◆ **Job item**
Below are records to write out again, exactly as they read.

Saved entries:
───
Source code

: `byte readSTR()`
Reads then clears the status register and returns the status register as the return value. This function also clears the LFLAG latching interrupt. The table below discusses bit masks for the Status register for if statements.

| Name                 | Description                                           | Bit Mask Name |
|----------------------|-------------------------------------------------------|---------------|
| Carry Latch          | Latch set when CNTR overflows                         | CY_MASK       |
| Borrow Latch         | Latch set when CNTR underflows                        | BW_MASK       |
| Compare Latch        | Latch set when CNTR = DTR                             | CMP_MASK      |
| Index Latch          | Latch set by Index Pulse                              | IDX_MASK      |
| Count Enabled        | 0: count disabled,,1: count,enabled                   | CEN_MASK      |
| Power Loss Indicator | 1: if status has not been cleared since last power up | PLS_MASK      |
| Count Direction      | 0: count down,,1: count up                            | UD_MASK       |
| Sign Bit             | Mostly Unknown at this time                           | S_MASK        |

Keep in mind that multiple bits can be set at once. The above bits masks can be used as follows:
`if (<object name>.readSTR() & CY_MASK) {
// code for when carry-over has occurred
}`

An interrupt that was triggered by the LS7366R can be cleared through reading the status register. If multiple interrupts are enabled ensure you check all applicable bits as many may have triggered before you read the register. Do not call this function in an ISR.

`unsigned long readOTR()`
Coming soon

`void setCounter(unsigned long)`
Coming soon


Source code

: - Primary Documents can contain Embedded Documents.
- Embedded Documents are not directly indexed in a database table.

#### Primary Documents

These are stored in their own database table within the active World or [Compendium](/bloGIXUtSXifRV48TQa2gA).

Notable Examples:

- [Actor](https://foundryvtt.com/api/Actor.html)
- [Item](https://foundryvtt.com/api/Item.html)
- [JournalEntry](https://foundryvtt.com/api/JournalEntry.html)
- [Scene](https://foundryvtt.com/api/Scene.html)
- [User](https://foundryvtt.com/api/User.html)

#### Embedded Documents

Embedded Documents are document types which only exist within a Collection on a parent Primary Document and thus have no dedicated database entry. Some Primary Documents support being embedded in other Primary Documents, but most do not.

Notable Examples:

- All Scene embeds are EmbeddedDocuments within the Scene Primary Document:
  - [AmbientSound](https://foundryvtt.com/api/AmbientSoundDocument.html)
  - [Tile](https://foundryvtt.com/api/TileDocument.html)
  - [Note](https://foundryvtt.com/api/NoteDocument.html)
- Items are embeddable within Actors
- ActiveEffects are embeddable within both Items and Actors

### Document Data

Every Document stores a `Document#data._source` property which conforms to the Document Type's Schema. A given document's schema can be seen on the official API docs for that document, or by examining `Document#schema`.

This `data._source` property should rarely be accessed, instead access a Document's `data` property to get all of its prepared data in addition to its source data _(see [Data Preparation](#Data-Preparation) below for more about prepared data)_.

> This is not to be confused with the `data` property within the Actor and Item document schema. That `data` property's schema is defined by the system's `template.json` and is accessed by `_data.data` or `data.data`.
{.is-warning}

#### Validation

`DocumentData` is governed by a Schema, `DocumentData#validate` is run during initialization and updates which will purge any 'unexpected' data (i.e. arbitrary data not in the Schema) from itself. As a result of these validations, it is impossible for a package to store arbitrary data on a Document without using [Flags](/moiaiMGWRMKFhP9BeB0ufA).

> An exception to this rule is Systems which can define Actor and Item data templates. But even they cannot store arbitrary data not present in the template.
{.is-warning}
───
◆ **Output for this exercise**
Source code

: `byte readSTR()`
Reads then clears the status register and returns the status register as the return value. This function also clears the LFLAG latching interrupt. The table below discusses bit masks for the Status register for if statements.

| Name                 | Description                                           | Bit Mask Name |
|----------------------|-------------------------------------------------------|---------------|
| Carry Latch          | Latch set when CNTR overflows                         | CY_MASK       |
| Borrow Latch         | Latch set when CNTR underflows                        | BW_MASK       |
| Compare Latch        | Latch set when CNTR = DTR                             | CMP_MASK      |
| Index Latch          | Latch set by Index Pulse                              | IDX_MASK      |
| Count Enabled        | 0: count disabled,,1: count,enabled                   | CEN_MASK      |
| Power Loss Indicator | 1: if status has not been cleared since last power up | PLS_MASK      |
| Count Direction      | 0: count down,,1: count up                            | UD_MASK       |
| Sign Bit             | Mostly Unknown at this time                           | S_MASK        |

Keep in mind that multiple bits can be set at once. The above bits masks can be used as follows:
`if (<object name>.readSTR() & CY_MASK) {
// code for when carry-over has occurred
}`

An interrupt that was triggered by the LS7366R can be cleared through reading the status register. If multiple interrupts are enabled ensure you check all applicable bits as many may have triggered before you read the register. Do not call this function in an ISR.

`unsigned long readOTR()`
Coming soon

`void setCounter(unsigned long)`
Coming soon


Source code

: - Primary Documents can contain Embedded Documents.
- Embedded Documents are not directly indexed in a database table.

#### Primary Documents

These are stored in their own database table within the active World or [Compendium](/bloGIXUtSXifRV48TQa2gA).

Notable Examples:

- [Actor](https://foundryvtt.com/api/Actor.html)
- [Item](https://foundryvtt.com/api/Item.html)
- [JournalEntry](https://foundryvtt.com/api/JournalEntry.html)
- [Scene](https://foundryvtt.com/api/Scene.html)
- [User](https://foundryvtt.com/api/User.html)

#### Embedded Documents

Embedded Documents are document types which only exist within a Collection on a parent Primary Document and thus have no dedicated database entry. Some Primary Documents support being embedded in other Primary Documents, but most do not.

Notable Examples:

- All Scene embeds are EmbeddedDocuments within the Scene Primary Document:
  - [AmbientSound](https://foundryvtt.com/api/AmbientSoundDocument.html)
  - [Tile](https://foundryvtt.com/api/TileDocument.html)
  - [Note](https://foundryvtt.com/api/NoteDocument.html)
- Items are embeddable within Actors
- ActiveEffects are embeddable within both Items and Actors

### Document Data

Every Document stores a `Document#data._source` property which conforms to the Document Type's Schema. A given document's schema can be seen on the official API docs for that document, or by examining `Document#schema`.

This `data._source` property should rarely be accessed, instead access a Document's `data` property to get all of its prepared data in addition to its source data _(see [Data Preparation](#Data-Preparation) below for more about prepared data)_.

> This is not to be confused with the `data` property within the Actor and Item document schema. That `data` property's schema is defined by the system's `template.json` and is accessed by `_data.data` or `data.data`.
{.is-warning}

#### Validation

`DocumentData` is governed by a Schema, `DocumentData#validate` is run during initialization and updates which will purge any 'unexpected' data (i.e. arbitrary data not in the Schema) from itself. As a result of these validations, it is impossible for a package to store arbitrary data on a Document without using [Flags](/moiaiMGWRMKFhP9BeB0ufA).

> An exception to this rule is Systems which can define Actor and Item data templates. But even they cannot store arbitrary data not present in the template.
{.is-warning}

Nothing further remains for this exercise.